Inovação em saúde mental: telecuidado durante a pandemia de Covid-19

Sensação de falta de ar. Ansiedade. Medo de morrer. Uma dúvida sobre aquela notícia que chegou pelo celular. Muitas foram as razões que, durante a pandemia de Covid-19, levaram milhares de pessoas a buscar o teleatendimento em saúde. Juntamente com médicos e enfermeiros, diversos psicólogos se revezaram para prestar cuidado por via telefônica à população fluminense, esclarecer questões de saúde, acolher sofrimento psíquico e encaminhar casos graves para atendimento no território.

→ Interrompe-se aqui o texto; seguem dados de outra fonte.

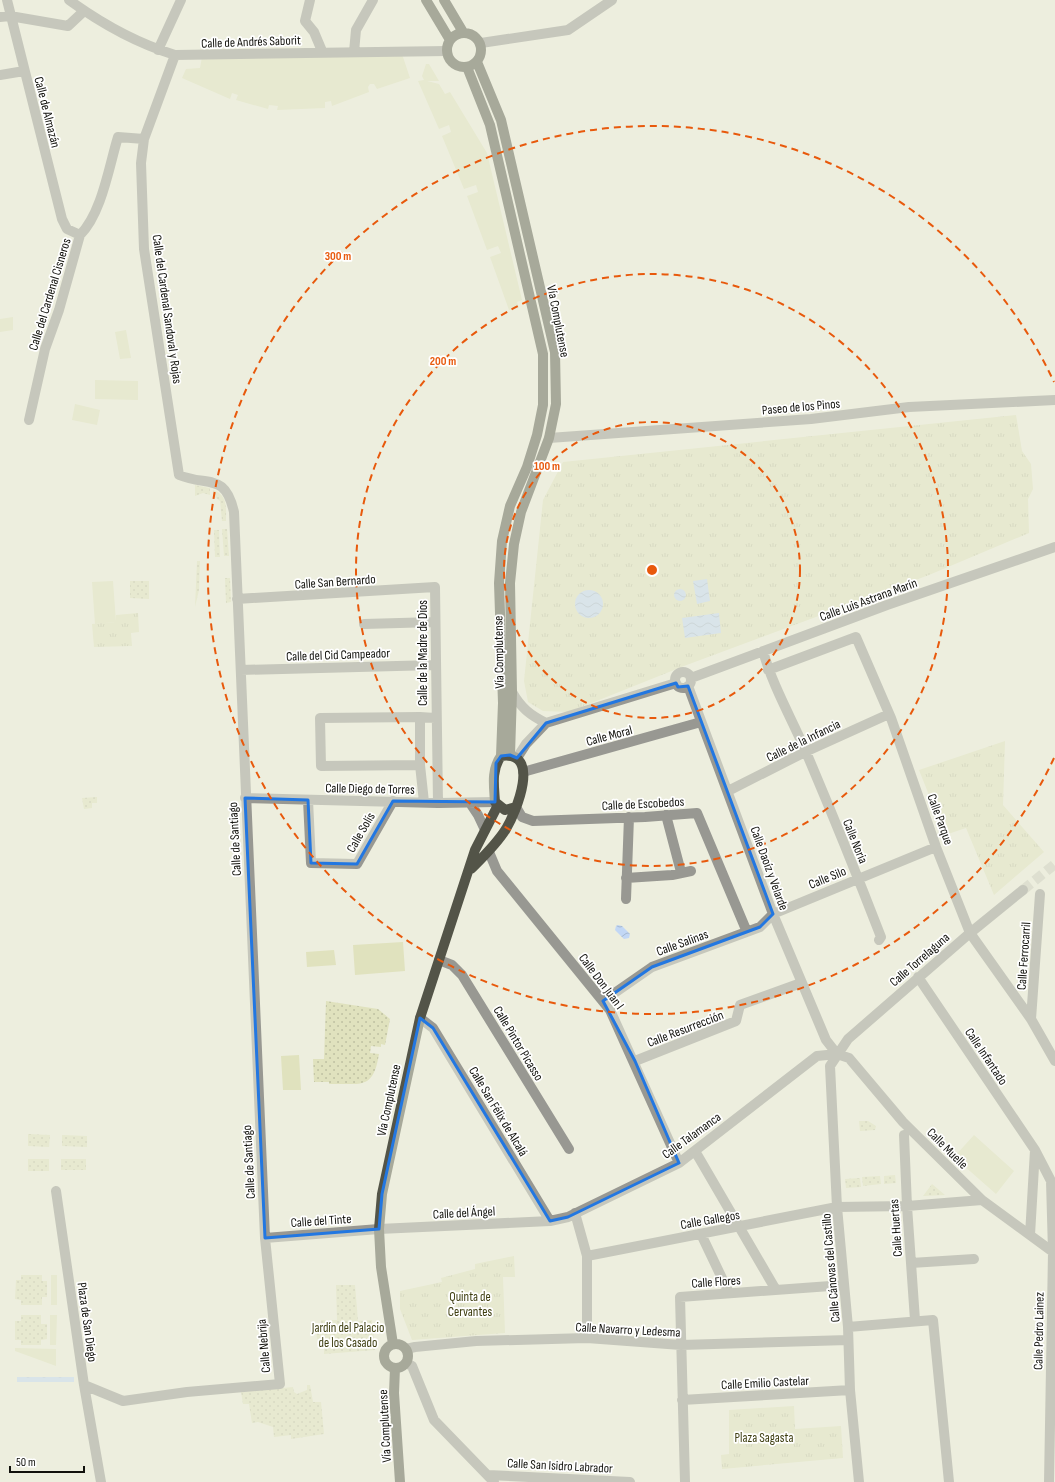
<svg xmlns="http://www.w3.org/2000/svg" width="1055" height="1482" viewBox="0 0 1055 1482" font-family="'Sofia Sans Condensed',sans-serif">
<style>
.grass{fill:#e0e2be}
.park{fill:url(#park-tufts)}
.garden{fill:url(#garden-dots)}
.water{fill:url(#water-waves)}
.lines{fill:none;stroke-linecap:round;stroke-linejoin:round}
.minor-tunnel{stroke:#cccdbe;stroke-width:10;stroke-dasharray:10 5;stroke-linecap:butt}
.minor{stroke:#989892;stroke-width:10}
.major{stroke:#535448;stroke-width:10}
.marked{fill:none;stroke:#2277e1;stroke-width:3;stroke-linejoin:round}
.ring{fill:none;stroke:#e8590c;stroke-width:2;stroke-dasharray:7 5}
.labels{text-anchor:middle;stroke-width:3.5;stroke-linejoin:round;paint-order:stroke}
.street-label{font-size:13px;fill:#11110c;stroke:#fff}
.park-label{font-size:13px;fill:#3d3d0f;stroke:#fff}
.centre{fill:#e8590c;stroke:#fff;stroke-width:2}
.ring-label{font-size:12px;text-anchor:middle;font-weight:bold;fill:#e8590c;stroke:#fff;stroke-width:3.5;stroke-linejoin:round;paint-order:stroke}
</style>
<defs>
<pattern id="park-tufts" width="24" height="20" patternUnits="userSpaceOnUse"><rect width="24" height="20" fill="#e0e2be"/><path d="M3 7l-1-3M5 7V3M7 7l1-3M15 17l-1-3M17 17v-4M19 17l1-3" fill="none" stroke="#bfc1a2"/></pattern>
<pattern id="garden-dots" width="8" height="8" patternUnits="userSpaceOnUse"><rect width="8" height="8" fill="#e0e2be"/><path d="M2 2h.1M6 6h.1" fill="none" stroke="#bfc1a2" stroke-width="1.8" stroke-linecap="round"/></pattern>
<pattern id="water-waves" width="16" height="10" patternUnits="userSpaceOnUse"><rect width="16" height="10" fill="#c2d7f5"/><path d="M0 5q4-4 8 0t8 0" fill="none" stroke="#a6b8d1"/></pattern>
</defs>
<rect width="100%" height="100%" fill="#edeede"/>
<!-- grass -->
<path class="grass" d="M 402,54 L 410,78 L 377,89 L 374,84 L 370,84 L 368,87 L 369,92 L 332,106 L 331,101 L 325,102 L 325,108 L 277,110 L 278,106 L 269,105 L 268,109 L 236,100 L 238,95 L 232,93 L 230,99 L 182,78 L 186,69 L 200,68 L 202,57 Z
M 426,64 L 429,64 L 439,81 L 427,81 L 439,84 L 445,94 L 450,92 L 487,153 L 522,300 L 517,302 L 519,308 L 509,310 L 490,257 L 501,253 L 498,246 L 487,250 L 467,196 L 478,192 L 476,185 L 464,189 L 442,136 L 451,132 L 449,125 L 439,129 L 418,81 L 424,80 L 422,76 Z
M 13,317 L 13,330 L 0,332 L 0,319 Z
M 126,330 L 131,358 L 120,359 L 115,332 Z
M 95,380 L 138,381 L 138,400 L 95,399 Z
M 75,404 L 100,410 L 97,425 L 72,420 Z
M 113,581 L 116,622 L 95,624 L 92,582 Z
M 403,942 L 405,971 L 355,975 L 353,945 Z
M 334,950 L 336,965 L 307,967 L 306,952 Z
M 299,1055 L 301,1090 L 283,1090 L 281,1056 Z
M 974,1135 L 1014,1171 L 996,1194 L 954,1157 Z
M 51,1275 L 57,1275 L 57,1305 L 51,1305 Z
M 50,1315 L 57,1315 L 56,1345 L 50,1345 Z
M 15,1348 L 56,1349 L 56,1366 L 15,1351 Z"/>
<!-- park -->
<path class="park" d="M 1016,415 L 1022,451 L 1031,464 L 1033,489 L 1028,499 L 1029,533 L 929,575 L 684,666 L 569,712 L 543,711 L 528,702 L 524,681 L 543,500 L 563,462 Z
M 138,613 L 139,632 L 131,633 L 132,646 L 94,647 L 92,624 L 116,622 L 116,615 Z
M 1005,741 L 1003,805 L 1044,852 L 994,895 L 966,828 L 945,835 L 919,770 Z
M 514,1256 L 515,1277 L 503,1277 L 505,1333 L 412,1340 L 400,1309 L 400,1291 L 442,1282 L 441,1278 L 475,1269 L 475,1264 Z
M 794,1406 L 795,1429 L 841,1426 L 843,1458 L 722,1469 L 721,1455 L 729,1454 L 729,1410 Z"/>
<!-- garden -->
<path class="garden" d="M 195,485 L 210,488 L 210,495 L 203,493 L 195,496 Z
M 213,490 C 228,495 226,508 226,521 L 222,521 L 220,501 L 213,496 Z
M 222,529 L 227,529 L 229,556 L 224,556 Z
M 214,530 L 219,530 L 220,557 L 215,557 Z
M 197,561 L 200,561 L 199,590 L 195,607 Z
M 225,578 L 230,578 L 231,602 L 226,603 Z
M 130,581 L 149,581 L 149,599 L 130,598 Z
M 97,797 L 97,803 L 92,803 L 92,808 L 84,809 L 82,798 Z
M 326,1001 L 378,1009 L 390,1019 L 385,1045 L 381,1044 L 381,1047 L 371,1046 L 370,1053 L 379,1054 C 373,1091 361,1083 329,1084 L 329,1082 L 314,1082 L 313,1059 L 324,1059 Z
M 859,1121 L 868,1121 L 876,1126 L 875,1130 L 860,1131 Z
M 28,1134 L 50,1135 L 49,1147 L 28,1146 Z
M 62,1135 L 87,1136 L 87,1147 L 62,1146 Z
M 28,1159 L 49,1159 L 49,1171 L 28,1171 Z
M 61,1159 L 86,1159 L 86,1170 L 61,1170 Z
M 895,1175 L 896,1183 L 884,1184 L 884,1176 Z
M 880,1176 L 881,1184 L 863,1186 L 862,1177 Z
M 860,1178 L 861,1187 L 846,1188 L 845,1179 Z
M 932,1184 L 945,1195 L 923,1196 Z
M 21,1275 L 42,1275 L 42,1281 L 47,1281 L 47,1297 L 42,1297 L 42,1305 L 21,1305 L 21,1300 L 15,1299 L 16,1280 L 21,1280 Z
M 336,1285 L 355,1285 L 358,1321 L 372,1320 L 375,1350 L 324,1354 L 324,1338 L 317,1339 L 316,1330 L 321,1329 L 321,1320 L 337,1320 Z
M 21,1315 L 41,1315 L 41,1324 L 47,1324 L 47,1339 L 41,1340 L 41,1345 L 21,1345 L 21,1340 L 15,1340 L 15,1321 L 21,1321 Z
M 307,1385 L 310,1385 L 313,1402 L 321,1402 L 324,1434 L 291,1439 L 291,1435 L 274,1437 L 273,1427 L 258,1422 L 252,1423 L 249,1404 L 243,1404 L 241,1392 L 293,1387 L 294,1392 L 297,1394 L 307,1390 Z"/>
<!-- water -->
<path class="water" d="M 707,579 L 710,601 L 697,604 L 693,581 Z
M674 595a6 6 0 1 1 12 0a6 6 0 1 1-12 0Z
M575 604a14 14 0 1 1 28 0a14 14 0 1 1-28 0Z
M 719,613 L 721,633 L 685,638 L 682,618 Z
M 618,925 L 622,926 L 630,934 L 629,938 L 624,939 L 615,930 L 616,926 Z
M 17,1377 L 74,1377 L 74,1382 L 17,1382 Z"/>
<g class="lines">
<!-- minor-tunnel -->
<path class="minor-tunnel" d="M 1023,890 L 1055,864"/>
<!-- minor -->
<path class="minor" d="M 7,0 L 62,219 L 67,229 L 80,235
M 69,0 C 102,24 136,43 175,55 L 447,51
M 310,0 L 305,21 L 314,32 L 322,51
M 0,17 L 10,16 L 68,26 L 84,11
M 481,43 L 568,30 L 612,0
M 158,50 L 181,0
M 354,52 L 356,30 L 373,0
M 0,75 L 24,71
M 29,420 L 45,349 L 59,310 L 80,235 C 102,213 109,166 118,137 L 144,139
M 549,438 L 811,419 L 909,407 L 1055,400
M 237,599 L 435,587 L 438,803
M 364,624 L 435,622
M 763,651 C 773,687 792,719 806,752 C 832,813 857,875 881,937 L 879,940
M 241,670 L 435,665
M 768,670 L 856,637 L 891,718 L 936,847 L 970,933 L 1031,1019 L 1055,1061
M675 680a8 8 0 1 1 16 0a8 8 0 1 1-16 0Z
M 691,678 L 887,605 L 1055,547
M 688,686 L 773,914 L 826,1040 L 837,1054
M 512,692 C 521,708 530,715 546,723
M 517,758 L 526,744 L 546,723 L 676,683
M 420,765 L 321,766 L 320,718 L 420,717
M 523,772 L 701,722
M 728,791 L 805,752 L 889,714
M 245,798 L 438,803 L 495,802
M 308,800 L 311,863 L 357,864 L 393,801
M 424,802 L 420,765 L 420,717 L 435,718
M 470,803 L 478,815 L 485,830
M 516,807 L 522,817 L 533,821 L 645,817 L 697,813 L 747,932
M 666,815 L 681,872
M 489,852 L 497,871 L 610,1010 L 679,1163
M 626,878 L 672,875 L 691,871
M 626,899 L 629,817
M 439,960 L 452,965 L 462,975 L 569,1149
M 918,977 L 1035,1150 L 1051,1181 L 1053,1252 L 1049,1482
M 603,1001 L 652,967 L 760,927 L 773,914 L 936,847
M 420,1018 L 433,1028 L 550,1221
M 1031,1019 L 1040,894
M 635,1061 L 736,1021 L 740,1005 L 801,983
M 904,1135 L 907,1206 L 915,1320
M 695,1151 L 776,1290
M 56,1191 L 84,1385 L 101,1482
M 575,1213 L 587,1256
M 701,1234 L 729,1293
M 1030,1235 L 1035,1150
M 265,1238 L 379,1229 L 550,1221 L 568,1217 L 679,1163 L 817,1056 L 837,1054 L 849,1058 L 903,1122 L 982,1200 L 1053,1252
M 911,1263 L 974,1259
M 848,1327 L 933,1320 L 949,1482
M 587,1338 L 587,1256 L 837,1207 L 907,1206 L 982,1200
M 406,1349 L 415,1347 L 476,1341 L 587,1338 L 681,1345 L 848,1340
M 406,1363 L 412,1366 L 434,1420 L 494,1482
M 84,1385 L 123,1401 L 187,1392 L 280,1384 L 265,1238 L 234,512 C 225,472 208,487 179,475 L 144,249 L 141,163 L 144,139 L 175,55
M 682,1400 L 850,1390
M 488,1475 L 630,1482
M 685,1482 L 680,1297 L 844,1285
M 859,1482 L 850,1390 L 848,1327 L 837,1207 L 830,1066 L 848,1039 L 970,933 L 1023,890"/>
<!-- major -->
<path class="major" d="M 426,0 L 450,40
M 444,0 L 463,32
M447 50a17 17 0 1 1 34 0a17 17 0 1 1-34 0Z
M 477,62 L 501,120 L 555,352 L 556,404 L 549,438 L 521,512 L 514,544 L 510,583 L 512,692 L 510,755
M 467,67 L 490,125 L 543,354 L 543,405 L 537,435 L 527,467 L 510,506 L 502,541 L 499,583 L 503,703 L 501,756
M 471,869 C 484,856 496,845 506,829 C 516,812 542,750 501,756 C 491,770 494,786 495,802 L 505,810 L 516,807
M384 1356a12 12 0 1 1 24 0a12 12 0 1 1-24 0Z
M 393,1344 L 381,1267 L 379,1229 L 382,1194 L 420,1018 L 475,850 L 498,805
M 395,1368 L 394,1393 L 400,1482"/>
</g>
<!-- marked area -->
<path d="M0 0H1055V1482H0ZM 676,683 L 678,687 L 688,686 L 773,914 L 760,927 L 652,967 L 603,1001 L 635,1061 L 679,1163 L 568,1217 L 550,1221 L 433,1028 L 420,1018 L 382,1194 L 379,1229 L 265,1238 L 245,798 L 308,800 L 311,863 L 357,864 L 393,801 L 495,802 L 496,763 L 501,756 L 510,755 L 517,758 L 546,723 Z" fill="#edeede" fill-opacity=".55" fill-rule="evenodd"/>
<path class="marked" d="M 676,683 L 678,687 L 688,686 L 773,914 L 760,927 L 652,967 L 603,1001 L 635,1061 L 679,1163 L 568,1217 L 550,1221 L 433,1028 L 420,1018 L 382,1194 L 379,1229 L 265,1238 L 245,798 L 308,800 L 311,863 L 357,864 L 393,801 L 495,802 L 496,763 L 501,756 L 510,755 L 517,758 L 546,723 Z"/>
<!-- distance rings -->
<g class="ring">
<circle cx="652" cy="570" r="148"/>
<circle cx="652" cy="570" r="296"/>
<path d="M1054 758A444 444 0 1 1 1054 382"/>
</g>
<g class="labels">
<!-- street labels -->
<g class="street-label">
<text transform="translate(251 41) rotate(-2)" y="5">Calle de Andrés Saborit</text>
<text transform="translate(48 112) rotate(76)" y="5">Calle de Almazán</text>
<text transform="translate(49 294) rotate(-73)" y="5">Calle del Cardenal Cisneros</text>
<text transform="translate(168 309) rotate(82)" y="5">Calle del Cardenal Sandoval y Rojas</text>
<text transform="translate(559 321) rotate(79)" y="5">Vía Complutense</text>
<text transform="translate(801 406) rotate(-5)" y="5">Paseo de los Pinos</text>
<text transform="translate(335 581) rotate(-4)" y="5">Calle San Bernardo</text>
<text transform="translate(868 599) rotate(-20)" y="5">Calle Luis Astrana Marín</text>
<text transform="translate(498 652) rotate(-91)" y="5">Vía Complutense</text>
<text transform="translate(422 653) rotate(-90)" y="5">Calle de la Madre de Dios</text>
<text transform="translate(338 654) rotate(-2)" y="5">Calle del Cid Campeador</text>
<text transform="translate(609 735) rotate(-15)" y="5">Calle Moral</text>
<text transform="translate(803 740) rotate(-26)" y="5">Calle de la Infancia</text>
<text transform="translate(370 788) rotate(1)" y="5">Calle Diego de Torres</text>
<text transform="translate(643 803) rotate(-3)" y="5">Calle de Escobedos</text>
<text transform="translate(941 819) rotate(70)" y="5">Calle Parque</text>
<text transform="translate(360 832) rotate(-60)" y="5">Calle Solís</text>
<text transform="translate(234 839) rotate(-93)" y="5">Calle de Santiago</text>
<text transform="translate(856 841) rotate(68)" y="5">Calle Noria</text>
<text transform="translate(770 868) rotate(70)" y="5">Calle Daoíz y Velarde</text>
<text transform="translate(827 877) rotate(-22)" y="5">Calle Silo</text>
<text transform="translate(682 942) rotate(-20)" y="5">Calle Salinas</text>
<text transform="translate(1023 956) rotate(-86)" y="5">Calle Ferrocarril</text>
<text transform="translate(919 959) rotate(-41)" y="5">Calle Torrelaguna</text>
<text transform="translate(602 981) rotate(53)" y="5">Calle Don Juan I</text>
<text transform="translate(685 1028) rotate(-21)" y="5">Calle Resurrección</text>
<text transform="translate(519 1043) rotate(59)" y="5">Calle Pintor Picasso</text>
<text transform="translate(987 1056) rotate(56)" y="5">Calle Infantado</text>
<text transform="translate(388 1100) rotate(-78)" y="5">Vía Complutense</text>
<text transform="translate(499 1111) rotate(59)" y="5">Calle San Félix de Alcalá</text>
<text transform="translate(691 1135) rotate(-36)" y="5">Calle Talamanca</text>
<text transform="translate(948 1148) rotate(45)" y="5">Calle Muelle</text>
<text transform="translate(248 1162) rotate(-93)" y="5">Calle de Santiago</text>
<text transform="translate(464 1212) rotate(-3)" y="5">Calle del Ángel</text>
<text transform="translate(710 1219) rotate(-10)" y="5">Calle Gallegos</text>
<text transform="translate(321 1220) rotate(-4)" y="5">Calle del Tinte</text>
<text transform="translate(895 1228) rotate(-94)" y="5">Calle Huertas</text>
<text transform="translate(830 1268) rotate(-95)" y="5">Calle Cánovas del Castillo</text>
<text transform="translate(716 1281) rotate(-4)" y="5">Calle Flores</text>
<text transform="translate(88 1322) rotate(82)" y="5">Plaza de San Diego</text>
<text transform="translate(628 1329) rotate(3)" y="5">Calle Navarro y Ledesma</text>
<text transform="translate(1038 1331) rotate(-89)" y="5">Calle Pedro Lainez</text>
<text transform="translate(263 1346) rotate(-95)" y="5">Calle Nebrija</text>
<text transform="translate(765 1382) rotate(-3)" y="5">Calle Emilio Castelar</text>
<text transform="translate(384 1426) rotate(-93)" y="5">Vía Complutense</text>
<text transform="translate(560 1465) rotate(3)" y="5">Calle San Isidro Labrador</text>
</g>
<!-- park labels -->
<g class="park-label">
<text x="470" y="1301">Quinta de<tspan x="470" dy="15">Cervantes</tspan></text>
<text x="348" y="1332">Jardín del Palacio<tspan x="348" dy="15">de los Casado</tspan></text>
<text x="764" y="1442">Plaza Sagasta</text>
</g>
</g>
<circle cx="652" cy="570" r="6" class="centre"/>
<g class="ring-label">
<text x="338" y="260">300 m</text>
<text x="443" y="365">200 m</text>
<text x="547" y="470">100 m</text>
</g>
<!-- scale -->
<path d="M10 1466v6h74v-6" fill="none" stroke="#11110c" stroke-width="2"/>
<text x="16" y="1466" font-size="12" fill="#11110c" stroke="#ffffff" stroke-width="3" paint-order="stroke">50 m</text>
</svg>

Apoiadora no telecuidado, Lidiane Toledo conta que os casos de sofrimento psíquico começaram a aparecer já na primeira semana de funcionamento do serviço. “Eram casos de ansiedade, angústia, medo de morrer – isso foi bem frequente – e pessoas com relato de ideação suicida. Alguns quadros tinham relação bem estreita com o novo coronavírus, outros não. Percebemos que muitas questões relatadas como sintoma de Covid-19 eram, na verdade, problemas de saúde mental. A falta de ar, por exemplo, muitas vezes era causada pela ansiedade”, descreve Lidiane.

Para orientar o teleatendimento em Saúde Mental, a Superintendência de Atenção Psicossocial e Populações Vulneráveis (SAPV) da SES-RJ elaborou perguntas e respostas com orientações sobre manejo de ansiedade, depressão, luto, automutilação, ideação suicida e outras questões relacionadas ao sofrimento psíquico. “Os documentos também traziam a lista de serviços de Saúde Mental do estado do Rio de Janeiro, para que os enfermeiros e psicólogos pudessem indicar onde procurar ajuda no território, quando necessário”, informa Alice Menezes, assessora técnica da SAPV/SES-RJ.

Estratégias de cuidado

O método inovador de cuidado em saúde mental chegou, também, aos profissionais de saúde que estão na linha de frente da resposta à pandemia de Covid-19, com um fluxo especial para um encaminhamento mais ágil e resolutivo, com escuta qualificada e afetiva. Quando necessário, o caso era encaminhado para acompanhamento de médio ou longo prazo ao Instituto de Psicologia da Universidade do Estado do Rio de Janeiro (UERJ) ou à Cruz Vermelha, parceiros nesta iniciativa.

O coordenador de Atenção Psicossocial da SAPV/SES-RJ, Daniel Elia, conta que foi estabelecida uma escala de matriciamento com colaboradores nos territórios, disponível diariamente das 6h à meia-noite, para atender à nova demanda com a resolutividade necessária. “O matriciador do território cumpria duas funções principais: orientar o manejo imediato no momento da ligação – por exemplo, indicar o acionamento do Samu em casos graves de ideação suicida – ou articular o acompanhamento do paciente pelo Centro de Atenção Psicossocial (CAPS) e pela atenção básica, se possível virtualmente. Quando o enfermeiro identificava uma situação que ele teria dificuldades para manejar sozinho, acionava o supervisor de enfermagem, que ligava para um matriciador de saúde mental, responsável por orientar on-line as condutas específicas para cada caso”, resume o coordenador de Atenção Psicossocial da SAPV/SES-RJ.

A psicóloga Rafaela Oliveira Grillo, que atuou como supervisora clínica do serviço de teleatendimento, avalia que a estratégia promoveu o acesso à rede de atenção psicossocial a pessoas que precisavam desse cuidado e não estavam sendo atendidas – porque não percebiam que precisavam de acompanhamento profissional ou porque não sabiam onde procurar ajuda. “Abrimos um canal de atendimento gratuito para pessoas com problemas de saúde entrarem em contato com um profissional qualificado, da segurança de sua casa. Mais do que orientações, prestamos o acolhimento afetivo num momento delicado para todos. Muitas pessoas retornavam a ligação, apenas para agradecer. Esse é o nosso maior reconhecimento”, destaca.

Para a superintendente da SAPV/SES-RJ, Karen Athié, a experiência inovadora deve inspirar outras iniciativas de telecuidado em saúde mental. “Aprendemos muito e, agora, temos novas estratégias para articular a Rede de Atenção Psicossocial (RAPS) do estado do Rio de Janeiro”, conclui.